Brano del documento:
=-=-=

Quegli scrittori americani tradotti in italiano
hanno contribuito ad immettere nella letteratura
italiana e quindi nella lingua italiana codici
linguistici che sono prettamente angloamericani.
Credo che sia stato un
riferimento da non trascurare l’impatto tra
scrittori di lingua inglese e letteratura italiana.
Ma siamo sempre dentro alla capacità di tenuta della
lingua italiana la quale chiaramente va tutelata e
non sacrificata, almeno in Italia, a trasmissioni
linguistiche altre.
Ora si pone un’altra questione.
In Italia insistono lingue e comunità provenienti da
altri Paesi non solo europei. Nel confronto con
altre identità e con lingue di altri Paesi
l’italiano deve imporsi all’attenzione con la sua
appartenenza. Un conto è realizzare un confronto con
lingue di altri Stati un altro conto è permettere di
a queste lingue altre di prendere il sopravvento
sull’italiano in Italia. Attenzione. Si parla di
vere e proprie lingue e non di dialetti derivanti da
contesti italiani. È qui che la lingua italiana deve
risultare garante di una civiltà e di una storia.
L’italiano in Italia deve
restare lingua madre, lingua prioritario. Ma credo
che il problema non si dovrebbe neppure porre
restando all’interno dell’Italia. È naturale che ci
sono aspetti antropologici o etno-antropologici che
sono la risultante di altre civiltà presenti in
Italia. Ed è un dato incontrovertibile che questi
aspetti devono godere di una tutela ma la lingua
italiana non deve essere messa in condizione di
subalternità. È necessario soprattutto nella attuale
temperie riflettere sul ruolo delle contaminazioni
linguistiche che sono riferimenti non trascurabile
ma queste non possono sostituirsi con i
condizionamenti linguistici.
La lingua è l’espressione
identitaria e in Italia non può che costituire la
vera chiave di lettura di una civiltà sia attraverso
modelli storici sia soprattutto attraverso una
composizione di civiltà letteraria nella quale gli
scrittori e i poeti risultano i veri protagonisti e
i veri contaminatori. Tutte le testimonianze, tutti
i reperti, tutte le presenze chiaramente materiali
sono strumenti di verifica e di valutazione sul
piano dell’indagine. Ciò si evidenzia man mano che
la ricerca è andata avanti.

=-=-=

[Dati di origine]
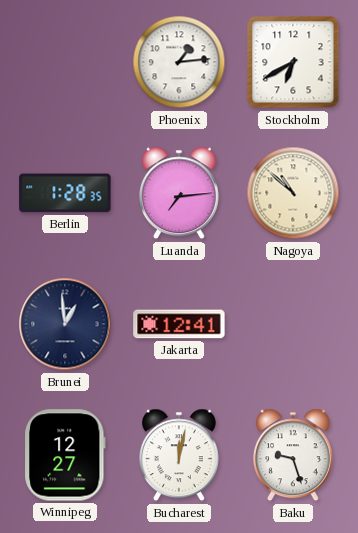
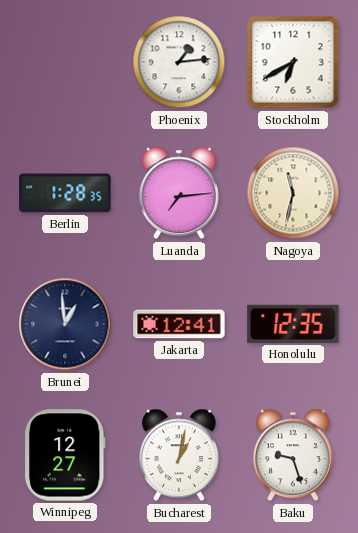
Nagoya: 10:52 -> 11:32
Honolulu: none -> 12:35
Bucharest: 12:02 -> 1:02
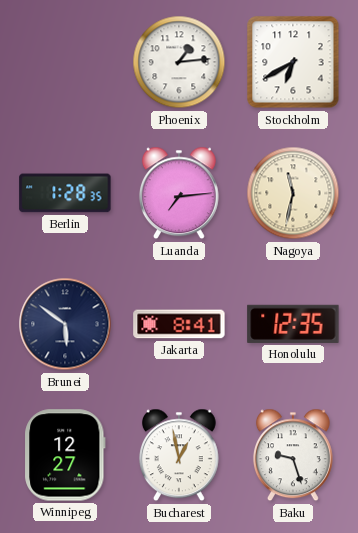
Brunei: 12:59 -> 5:51
Jakarta: 12:41 -> 8:41
Bucharest: 1:02 -> 12:58
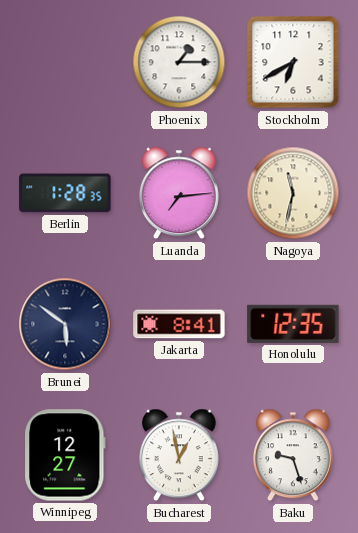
Phoenix: 1:14 -> 1:15
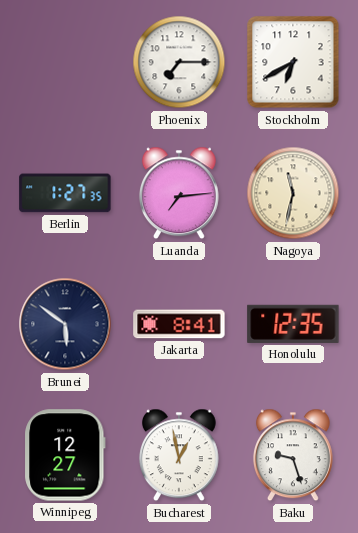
Phoenix: 1:15 -> 7:15
Berlin: 1:28 -> 1:27
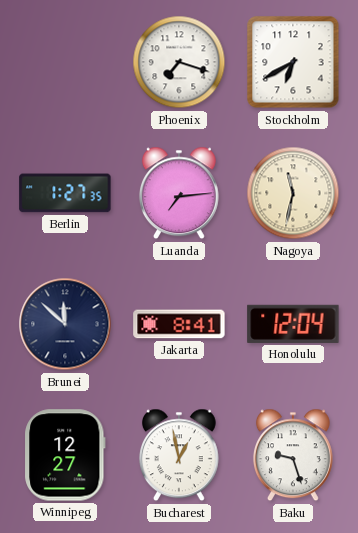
Phoenix: 7:15 -> 7:18
Brunei: 5:51 -> 11:52
Honolulu: 12:35 -> 12:04
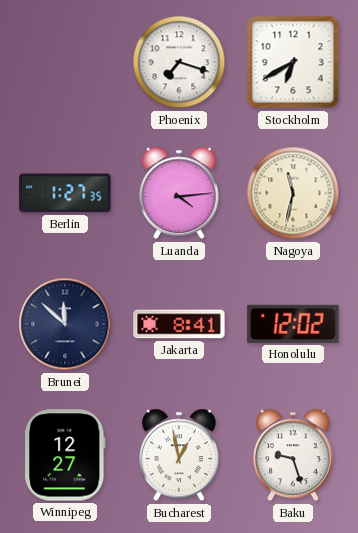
Luanda: 7:14 -> 4:14
Honolulu: 12:04 -> 12:02
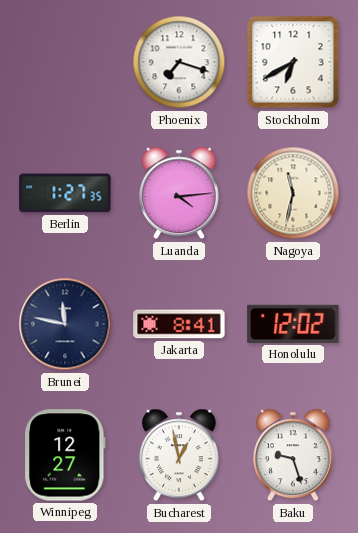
Brunei: 11:52 -> 11:47
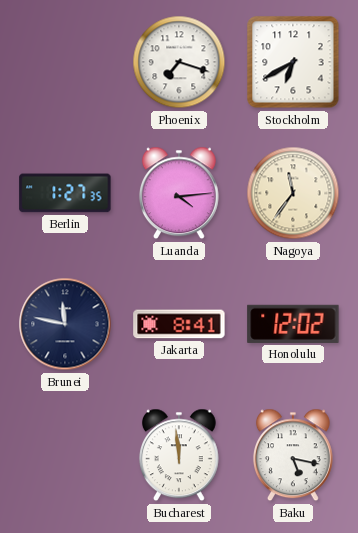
Nagoya: 11:32 -> 11:36
Winnipeg: 12:27 -> none
Bucharest: 12:58 -> 11:59
Baku: 9:27 -> 5:17
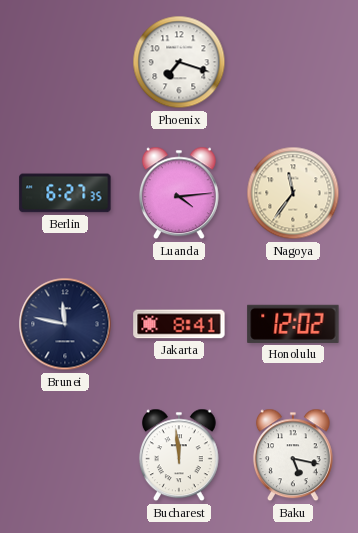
Stockholm: 6:40 -> none
Berlin: 1:27 -> 6:27
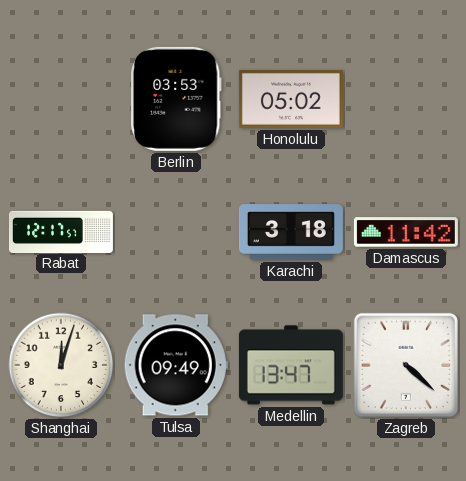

=-=-=

Compiti richiesti:
1. Secondo il brano sulla lingua italiana, chi sono i veri protagonisti e i veri contaminatori nella composizione di civiltà letteraria?
2. Riproduci senza modifiche la parte del brano sulla lingua italiana che va da "Quegli scrittori americani" fino a "linguistiche altre." compreso.
Questi dati sono materiale a sé, distinto dal brano.

Risultati finali:
1. Gli scrittori e i poeti.

2.
Quegli scrittori americani tradotti in italiano
hanno contribuito ad immettere nella letteratura
italiana e quindi nella lingua italiana codici
linguistici che sono prettamente angloamericani.
Credo che sia stato un
riferimento da non trascurare l’impatto tra
scrittori di lingua inglese e letteratura italiana.
Ma siamo sempre dentro alla capacità di tenuta della
lingua italiana la quale chiaramente va tutelata e
non sacrificata, almeno in Italia, a trasmissioni
linguistiche altre.